The Malta Independent 22 May 2019, Wednesday

Beating the storm

Francis Zammit Dimech Sunday, 3 March 2019, 09:06 Last update: about 4 months ago

Last weekend, Malta and Gozo bore witness to the forces of nature. 

Record breaking wind speeds and heavy rainfall made headlines.  Trees where pulled to the ground, fish sprung out of water into the streets and greenhouse sheds and equipment were severely damaged. Maltese farmers suffered a huge blow, losing their agricultural products, whilst some shepherds' livestock went adrift. Gale force winds also reported damages to properties, businesses, vehicles as well as boats.  The Egmont Hall in Fort St Angelo, a historic site, suffered a considerable amount of damage.  The prehistoric site at tas-Silg has also been impacted, with part of the boundary wall crumbling.  Thankfully, the storm spared our prehistoric temples from any harm, except for the Visitors' Centre which did suffer some external damage.  Restaurant owners were not freed from the storm's rage damaging tables and kiosks.  The storm destroyed one carnival float and damaged others, just one-week away from the start of Carnival activities. 


With so many people affected in different ways, I took the initiative to visit these people and show my solidarity towards fellow Maltese citizens whilst listening to what they went through. 

Last Monday, I visited two of the most heavily impacted zones - one of them being my home town - St Julian's and the other, Sliema.  It was a sad state of affairs as people recalled what they went through and voiced their concerns as to whether or not they will be compensated for the damage they suffered.  This is where the EU's role comes in.  Typically, we think of the EU as being a political union, yet it has a much wider role than that.  The EU embraces various values and when a country experiences hefty losses and damages, that Member State can turn to the European Union for assistance. This reflects the value of solidarity, one of the building blocks that defines the EU.  In fact in 2002 the European Union Solidarity Fund (EUSF), was set up to respond to major natural disasters.  Since its creation, it has been used for 80 disasters involving floods, forest fires, earthquakes, storms and drought. In a most recent case we have taken a vote to help Latvia following floods in 2017. Malta has already benefited from this solidarity fund, incidentally during  the EU accession period, when in 2003, one million euro were given as a result of damages caused by yet another storm.  Naturally, one has to evaluate whether the damage caused by last weekend's storm would 'qualify' us for the solidarity funds according to the stipulated law.  Initially, we have to first quantify the total amount of damages, so that we could then see whether Malta and Gozo could make use of such funds to compensate for all those damages mentioned earlier.  As already pledged,  as Nationalist Members of the European Parliament, we are  offering all our assistance for Malta to be granted these funds.  We also need to  be on the lookout for any other possible EU funding such as structural and investment funds and specific funds for the agricultural sector. This indicates how crucial it is for us to ensure that EU legislation always takes into consideration our  geographic limitations to ensure that as a country, our scale and size will not prevent us from reaping all benefits of the EU.

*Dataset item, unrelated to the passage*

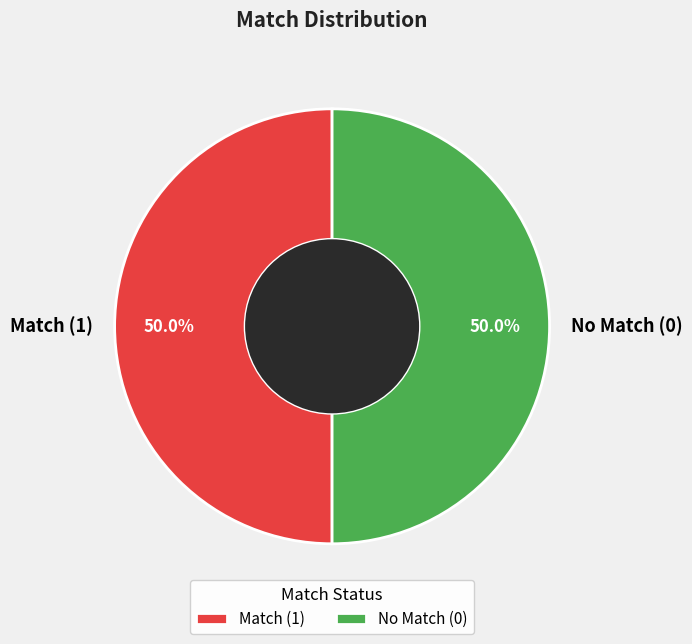

What is the total percentage of Match (1) and No Match (0)?

100.0%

Several localities around Malta and Gozo have also been impacted because of the storm. From pavements to public gardens, the impact has been tremendous. In an ever-rising concern on the lack of adequate funding by local councils, the Government must not only aid the  local councils  concerned financially but also ensure that the relevant government departments provide necessary support.

Carnival this weekend

Later throughout the week I met volunteers working on the final preparations and fixing damages on carnival floats. They  recounted how they suffered the complete destruction of one carnival float and several damages to many others.  While it is well and good that the Government will compensate for these damages, it is also necessary to di sine forward planning for  similar future incidences such as what we went through this year.

We should be making sure to provide more secure places where to house the carnival floats. One particular warehouse ended up without part of its roof and a tent shelter was completely shattered. Maltese Carnival is  an integral part of our culture and tradition and  our most talented volunteers deserve adequate warehouses.  The Marsa Carnival Village project which will be co-financed by the European Union  is meant to provide carnival enthusiasts  with a space where they can creatively express their ideas and store their floats. This is a positive initiative and the Government needs to ensure that such project is completed without delays, as carnival enthusiasts have received far too many promises over the past years.

This project is  another example of how the EU is supporting the cultural sector in Malta.

Il-Karnival ta' Malta which is one of the oldest historical festivals in Malta is something one should not miss. Festivals are important events that bring people together to experience culture. They are a uniting force that has a positive impact on society, citizenship, economy, cultural heritage and external development.  Through the New European Agenda for Culture being proposed by the European Commission, I have pushed for more funding for small festivals even through though the Creative Europe Programme . I would like to see such programmes becoming more accessible to small organisations. This is one more way how we can support our cultural sector in Malta.